Aristide will an der Macht festhalten
Haiti: Rebellen verschärfen ihre Angriffe

Die Lage in Haiti spannt sich weiter an. Die gegen Präsident Jean-Bertrand Aristide kämpfenden Rebellen in Haiti haben ihre Attacken am Wochenende deutlich verstärkt.

HB PORT-AU-PRINCE. Mitarbeiter des Uno-Hilfswerks WFP berichteten am Sonntag von heftigen Schießereien in der zweitgrößten Stadt des Landes, Cap-Haitien. Es gebe zudem Gerüchte, dass der Flughafen der Stadt mit 500 000 Einwohnern an die Rebellen gefallen sei.

Zuvor hatten Aufständische erstmals nahe der Hauptstadt Port-au-Prince eine Polizeistation überfallen. Der Posten konnte jedoch am Sonntag von Bewaffneten Aristides zurückerobert werden. Bislang hatten sich die Vorstöße der Rebellen vor allem auf den Nordwesten des Landes konzentriert.

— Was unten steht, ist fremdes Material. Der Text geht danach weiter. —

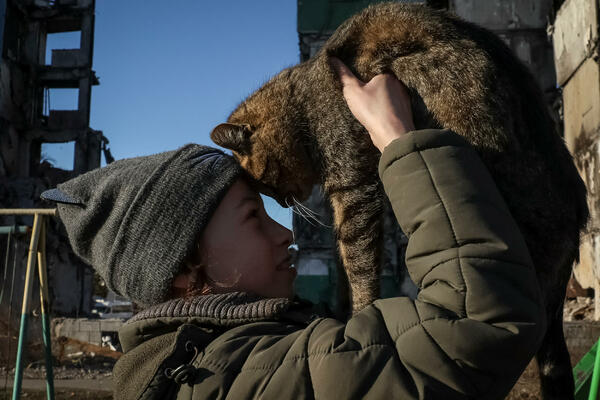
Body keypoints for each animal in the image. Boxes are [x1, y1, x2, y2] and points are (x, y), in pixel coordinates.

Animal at [210, 3, 584, 400]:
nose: (282, 204)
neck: (304, 104)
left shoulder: (354, 188)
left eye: (264, 186)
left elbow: (357, 265)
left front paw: (358, 315)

Die internationalen Bemühungen zur Beilegung des Konflikts brachten derweil zunächst keinen erkennbaren Durchbruch. Zwar billigte Aristide den von ausländischen Vermittlern vorgelegten Friedensplan, doch verweigerte die Opposition weiter ihre Zustimmung. Die Aristide-Gegner, die den Rücktritt Aristides verlangen, wollten ihre Position noch einmal überdenken.

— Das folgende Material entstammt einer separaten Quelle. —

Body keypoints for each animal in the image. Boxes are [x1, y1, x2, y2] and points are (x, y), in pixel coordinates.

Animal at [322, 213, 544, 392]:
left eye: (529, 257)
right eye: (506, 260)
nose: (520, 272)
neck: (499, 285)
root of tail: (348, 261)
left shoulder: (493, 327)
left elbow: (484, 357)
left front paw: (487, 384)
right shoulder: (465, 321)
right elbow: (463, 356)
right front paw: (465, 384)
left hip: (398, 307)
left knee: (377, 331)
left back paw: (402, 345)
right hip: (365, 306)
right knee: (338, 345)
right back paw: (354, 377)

Ein Sprecher des Welternährungsprogramms (WFP) teilte mit, er sei von dem Büro in Cap-Haitien informiert worden, dort seien überall heftige Schießereien auf den Straßen im Gange. Ein ausländischer Journalist berichtete von einem Angriff der Rebellen auf den Flughafen. Eine offizielle Bestätigung dafür, dass der Flughafen inzwischen unter Kontrolle der Rebellen geriet, gab es jedoch zunächst nicht.